Coulombs Gesetz - Definition, Konzept und was es ist

In der Physik wird das Coulombsche Gesetz verwendet, um die Kraft zwischen zwei ruhenden Ladungen zu berechnen. Es ist ein Grundgesetz auf dem Gebiet der Elektrizität und des Magnetismus. Gleichzeitig ist es völlig mit einem anderen verbunden, dem von Newton ausgesprochenen Gravitationsgesetz.

Die Erklärung des Gesetzes und seine Auswirkungen

Sein Postulat lautet wie folgt: Die zwischen zwei verschiedenen elektrischen Ladungen ausgeübte Kraft ist ungefähr proportional zur Multiplikation beider Ladungen und gleichzeitig umgekehrt proportional zum Quadrat der Entfernung, die sie voneinander trennt.

Die Formulierung des Coulombschen Gesetzes impliziert, dass zwei Ladungen mit demselben Vorzeichen sich gegenseitig abstoßen, dh sich entfernen. Im Gegenteil, wenn wir zwei Ladungen mit unterschiedlichem Vorzeichen haben, ziehen beide an. Auf diese Weise hängt die elektrische Anziehungs- oder Abstoßungskraft von zwei Faktoren ab: der Intensität der elektrischen Ladung und dem Abstand zwischen beiden.
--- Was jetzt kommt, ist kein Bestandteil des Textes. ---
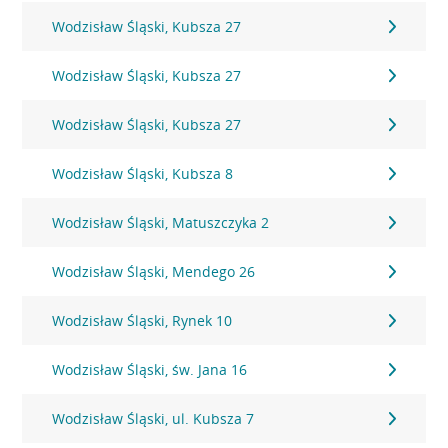
Wodzisław Śląski, Kubsza 27
Wodzisław Śląski, Kubsza 27
Wodzisław Śląski, Kubsza 27
Wodzisław Śląski, Kubsza 8
Wodzisław Śląski, Matuszczyka 2
Wodzisław Śląski, Mendego 26
Wodzisław Śląski, Rynek 10
Wodzisław Śląski, św. Jana 16
Wodzisław Śląski, ul. Kubsza 7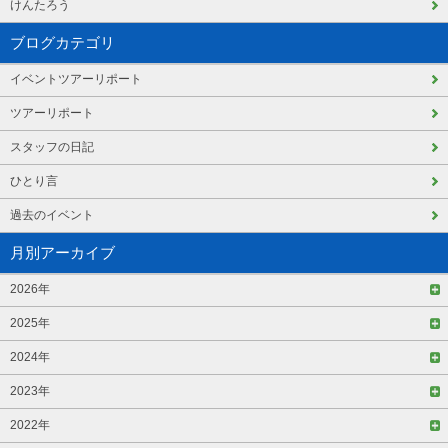
けんたろう
ブログカテゴリ
イベントツアーリポート
ツアーリポート
スタッフの日記
ひとり言
過去のイベント
月別アーカイブ
2026年
2025年
2024年
2023年
2022年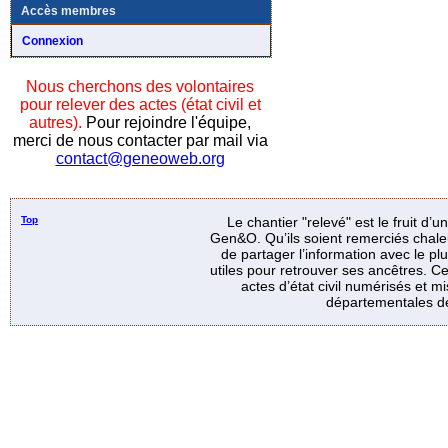
Accès membres
Connexion
Nous cherchons des volontaires
pour relever des actes (état civil et
autres).
Pour rejoindre l'équipe,
merci de nous contacter par mail via
contact@geneoweb.org
Top
Le chantier "relevé" est le fruit d’
Gen&O. Qu’ils soient remerciés chale
de partager l’information avec le p
utiles pour retrouver ses ancêtres. Ce
actes d’état civil numérisés et mi
départementales de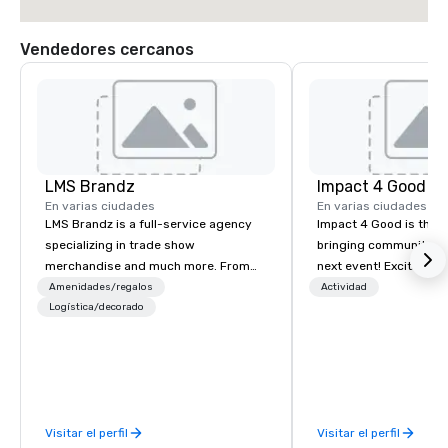
Vendedores cercanos
LMS Brandz
Impact 4 Good
En varias ciudades
En varias ciudades
LMS Brandz is a full-service agency
Impact 4 Good is the o
specializing in trade show
bringing community se
merchandise and much more. From
next event! Exciting a
booth giveaways and branded apparel
team building activitie
Amenidades/regalos
Actividad
to executive gifting, displays,
Logística/decorado
of what we offer. Let u
banners, signage, fulfillment,
best cause/beneficiary
logistics, shipping, along with e-
manage the donation l
commerce solutions we handle it all.
bring the spirit of co
While there are many promotional
to your group. From you
companies to choose from, our 20+
request through the d
Visitar el perfil
Visitar el perfil
years of industry experience and
event, Impact 4 Good h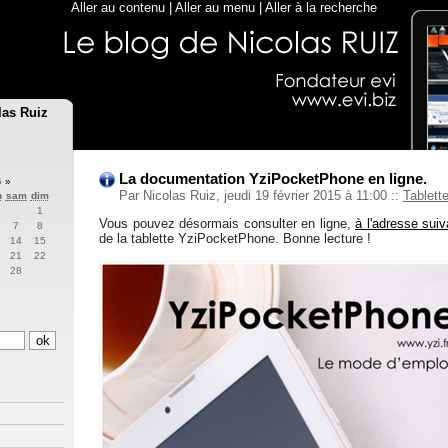
Aller au contenu
|
Aller au menu
|
Aller à la recherche
las Ruiz
La documentation YziPocketPhone en ligne.
5
»
Par Nicolas Ruiz, jeudi 19 février 2015 à 11:00
::
Tablett
n
sam
dim
1
Vous pouvez désormais consulter en ligne,
à l'adresse suiv
7
8
de la tablette YziPocketPhone. Bonne lecture !
14
15
21
22
28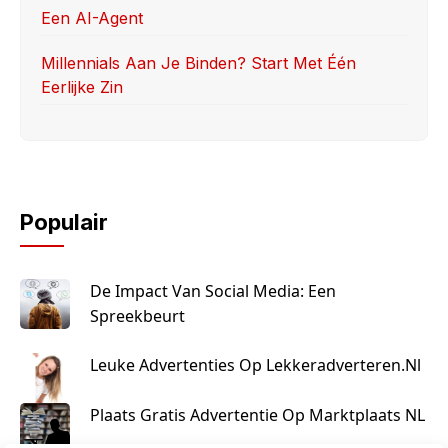
Een AI-Agent
Millennials Aan Je Binden? Start Met Één
Eerlijke Zin
Populair
De Impact Van Social Media: Een
Spreekbeurt
Leuke Advertenties Op Lekkeradverteren.nl
Plaats Gratis Advertentie Op Marktplaats NL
Es ist zu beachten, dass das Coulombsche Gesetz nur auf Ladungen in Ruhe in einem bestimmten Referenzrahmen anwendbar ist, der homogen und isotrop ist (damit das Medium homogen ist, muss es in jedem seiner Teile die gleichen Eigenschaften aufweisen und es isotrop sein Diese Eigenschaften hängen nicht von der Messrichtung ab.

Das 18. Jahrhundert und Elektrizität

Elektrizität ist ein physikalisches Phänomen, das mit der Wechselwirkung zwischen zwei Teilchen, Protonen und Elektronen, zusammenhängt. Die Anziehungskraft, die zwischen den beiden besteht, ermöglicht es, alle Arten von Phänomenen zu erklären. In diesem Sinne zeigte der Wissenschaftler Benjamin Franklin gegen Mitte des 18. Jahrhunderts, dass Blitze von Stürmen tatsächlich eine Form von Elektrizität in der Natur sind.

Der französische Physiker Charles Coulomb (1736-1806) war der erste Wissenschaftler, der elektrische Kräfte quantifizierte, und die erzielten Ergebnisse spiegelten sich in dem Gesetz wider, das seinen Namen trägt. Dieses Gesetz gilt als Grundprinzip des Elektromagnetismus und der Elektrostatik.

Während des achtzehnten Jahrhunderts gab es alle Arten von theoretischen und praktischen Fortschritten in Bezug auf Elektrizität: die ersten elektrischen Kondensatoren, die Erfindung des Blitzableiters oder eine Erfindung von Coulomb selbst, um die Kraft zwischen elektrischen Ladungen genau zu messen. Diese und viele andere Fortschritte dienten als Grundlage für die Entwicklung der industriellen Revolution.

Die Erfindung von Coulomb zur genauen Bestimmung der Intensität elektrischer Ladungen ist als Torsionsbilanz bekannt, und seine Einheit elektrischer Ladung wird als Coulomb bezeichnet (ein Coulomb ist die Ladungsmenge, die von einem Strom von einem Ampere während einer Sekunde getragen wird).